= Hementerin =

Protein in leech

Hementerin is a metalloprotease found in the saliva of a hematophagous leech, Haementeria depressa, which is responsible for the anticoagulant property of the animal's bite to prolong blood sucking from the host. It was discovered in 1955 at the Butantan Institute, in São Paulo, Brazil, by Gastão Rosenfeld and collaborators.

==Mechanism of Action==

Hementerin is a protease, i.e., it carries out an enzymatic cleaving of a plasma protein involved in rapid blood coagulation called fibrinogen. The absence of a significant amount of plasma fibrinogen retards coagulation, thus it is a naturally occurring anticoagulant.
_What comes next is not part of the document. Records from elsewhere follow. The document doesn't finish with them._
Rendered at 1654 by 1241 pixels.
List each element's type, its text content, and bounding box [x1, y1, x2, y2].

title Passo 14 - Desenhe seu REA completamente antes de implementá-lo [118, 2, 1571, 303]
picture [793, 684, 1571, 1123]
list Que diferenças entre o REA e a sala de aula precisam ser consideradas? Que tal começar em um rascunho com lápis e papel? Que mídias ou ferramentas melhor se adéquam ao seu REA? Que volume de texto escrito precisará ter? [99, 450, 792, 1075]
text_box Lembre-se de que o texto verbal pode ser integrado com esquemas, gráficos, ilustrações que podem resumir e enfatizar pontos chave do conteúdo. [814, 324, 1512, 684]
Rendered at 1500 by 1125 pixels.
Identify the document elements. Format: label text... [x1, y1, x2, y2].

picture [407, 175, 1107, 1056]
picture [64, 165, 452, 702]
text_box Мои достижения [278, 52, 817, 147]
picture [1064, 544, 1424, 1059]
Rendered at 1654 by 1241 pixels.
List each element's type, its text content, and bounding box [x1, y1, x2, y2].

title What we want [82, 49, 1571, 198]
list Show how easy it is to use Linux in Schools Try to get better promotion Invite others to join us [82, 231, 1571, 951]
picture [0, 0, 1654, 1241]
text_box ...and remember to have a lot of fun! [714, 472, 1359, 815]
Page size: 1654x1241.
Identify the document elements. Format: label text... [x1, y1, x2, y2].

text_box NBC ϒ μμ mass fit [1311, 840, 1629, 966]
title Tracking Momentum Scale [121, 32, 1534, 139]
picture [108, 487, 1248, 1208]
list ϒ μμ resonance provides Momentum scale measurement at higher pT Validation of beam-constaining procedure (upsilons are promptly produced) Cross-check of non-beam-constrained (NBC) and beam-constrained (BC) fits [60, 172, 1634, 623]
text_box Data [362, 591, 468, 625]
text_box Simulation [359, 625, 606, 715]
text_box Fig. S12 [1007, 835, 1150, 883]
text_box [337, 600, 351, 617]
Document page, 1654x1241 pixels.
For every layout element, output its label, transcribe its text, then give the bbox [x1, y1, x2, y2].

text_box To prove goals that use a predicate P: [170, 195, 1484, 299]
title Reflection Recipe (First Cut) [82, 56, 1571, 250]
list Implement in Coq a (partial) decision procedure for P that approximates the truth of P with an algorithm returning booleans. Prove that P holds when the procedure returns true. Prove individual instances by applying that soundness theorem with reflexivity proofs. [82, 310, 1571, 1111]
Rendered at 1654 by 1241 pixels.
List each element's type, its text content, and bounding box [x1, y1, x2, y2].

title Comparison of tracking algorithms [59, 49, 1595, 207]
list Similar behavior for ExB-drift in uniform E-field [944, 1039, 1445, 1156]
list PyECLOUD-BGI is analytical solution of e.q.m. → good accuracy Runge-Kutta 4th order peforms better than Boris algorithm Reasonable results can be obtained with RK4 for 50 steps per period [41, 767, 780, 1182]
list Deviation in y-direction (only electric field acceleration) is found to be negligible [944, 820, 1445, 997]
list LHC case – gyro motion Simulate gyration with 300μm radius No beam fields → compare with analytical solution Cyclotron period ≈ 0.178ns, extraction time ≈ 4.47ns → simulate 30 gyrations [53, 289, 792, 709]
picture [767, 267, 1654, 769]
Hementerin breaks the alpha (FGA), gamma (FGG) and beta (FGB) chains, by degrading cross-linked fibrin. It has no degrading action on amide, plasminogen and casein. In addition, hementerin inhibits platelet aggregation induced by collagen via the activation of a nitridergic pathway. Inhibition is probably achieved by enhanced nitric oxide synthase activity. Calcium is a cofactor (ligand) in this activity. The fibrinolytic activity is inhibited by EDTA, a metal chelator agent, which removes zinc from the molecule.

==Molecular Composition==

Hementerin is an 80 kDa protein. A fragment of 30 aminoacids of its N-terminal sequence is known: XTLSEPEPTC SIEYFRYQAI EDCEYSISVK.